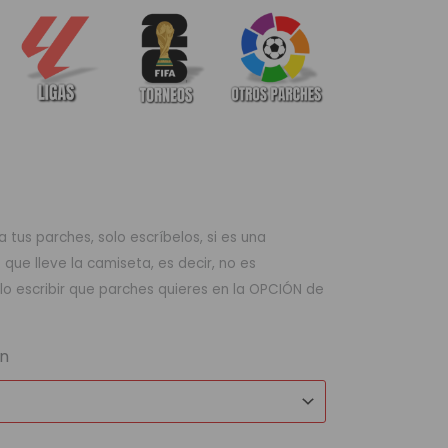
 tus parches, solo escríbelos, si es una
ue lleve la camiseta, es decir, no es
lo escribir que parches quieres en la OPCIÓN de
ón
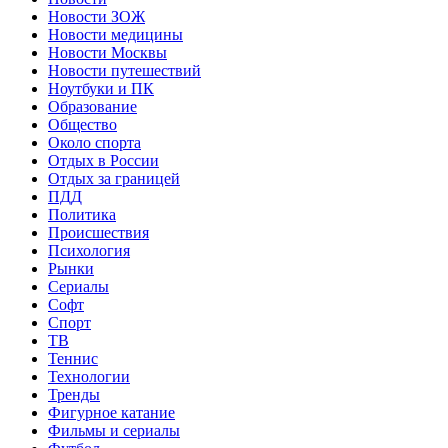
Новости ЗОЖ
Новости медицины
Новости Москвы
Новости путешествий
Ноутбуки и ПК
Образование
Общество
Около спорта
Отдых в России
Отдых за границей
ПДД
Политика
Происшествия
Психология
Рынки
Сериалы
Софт
Спорт
ТВ
Теннис
Технологии
Тренды
Фигурное катание
Фильмы и сериалы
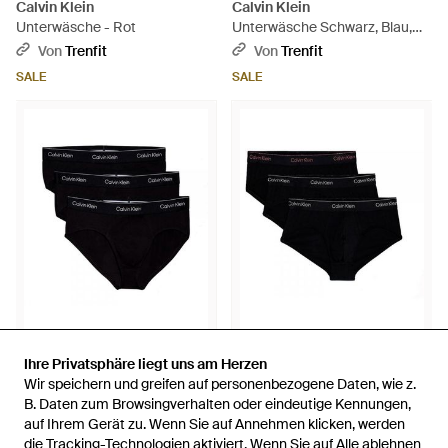
Calvin Klein
Calvin Klein
Unterwäsche - Rot
Unterwäsche Schwarz, Blau,
Blau - Schwarz
Von
Trenfit
Von
Trenfit
SALE
SALE
42,90 €
25,74 €
44,90 €
26,94 €
Ihre Privatsphäre liegt uns am Herzen
Ihre Privatsphäre liegt uns am Herzen
Wir speichern und greifen auf personenbezogene Daten, wie z.
Wir speichern und greifen auf personenbezogene Daten, wie z.
Calvin Klein
Calvin Klein
B. Daten zum Browsingverhalten oder eindeutige Kennungen,
B. Daten zum Browsingverhalten oder eindeutige Kennungen,
Unterwäsche - Schwarz
Unterwäsche - Schwarz
auf Ihrem Gerät zu. Wenn Sie auf Annehmen klicken, werden
auf Ihrem Gerät zu. Wenn Sie auf Annehmen klicken, werden
Von
Trenfit
Von
Trenfit
die Tracking-Technologien aktiviert. Wenn Sie auf Alle ablehnen
die Tracking-Technologien aktiviert. Wenn Sie auf Alle ablehnen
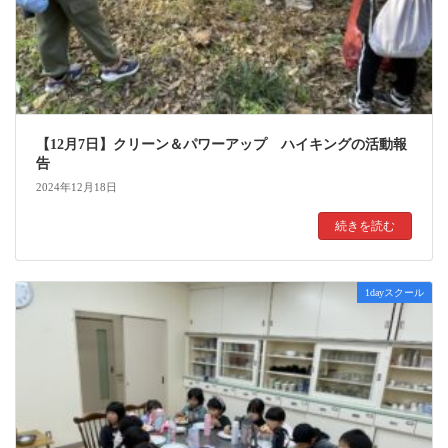
【12月7日】クリーン＆パワーアップ ハイキングの活動報
告
2024年12月18日
続きを読む
1dayスクール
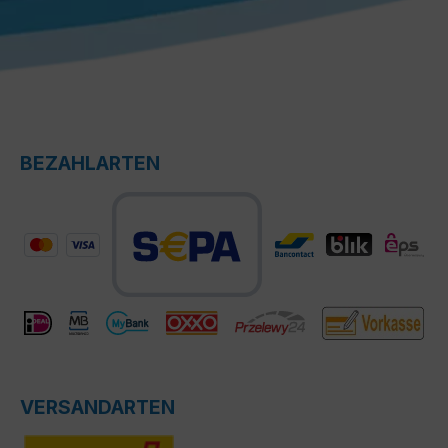
BEZAHLARTEN
VERSANDARTEN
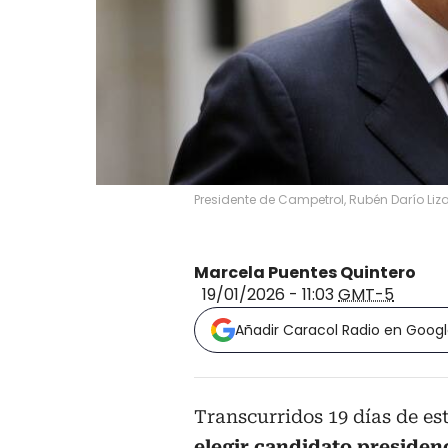
Presidente de Campetrol, Rubén Darío Liz
Marcela Puentes Quintero
19/01/2026 - 11:03
GMT-5
Añadir Caracol Radio en Goog
Transcurridos 19 días de e
elegir candidato presiden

* * *

**Exercise goal:**
Starting at the first line of the records above, set down each line exactly through the one that holds "Отдых в России". Omit pictures.

**Written response:**
 tus parches, solo escríbelos, si es una
ue lleve la camiseta, es decir, no es
lo escribir que parches quieres en la OPCIÓN de
ón
Новости ЗОЖ
Новости медицины
Новости Москвы
Новости путешествий
Ноутбуки и ПК
Образование
Общество
Около спорта
Отдых в России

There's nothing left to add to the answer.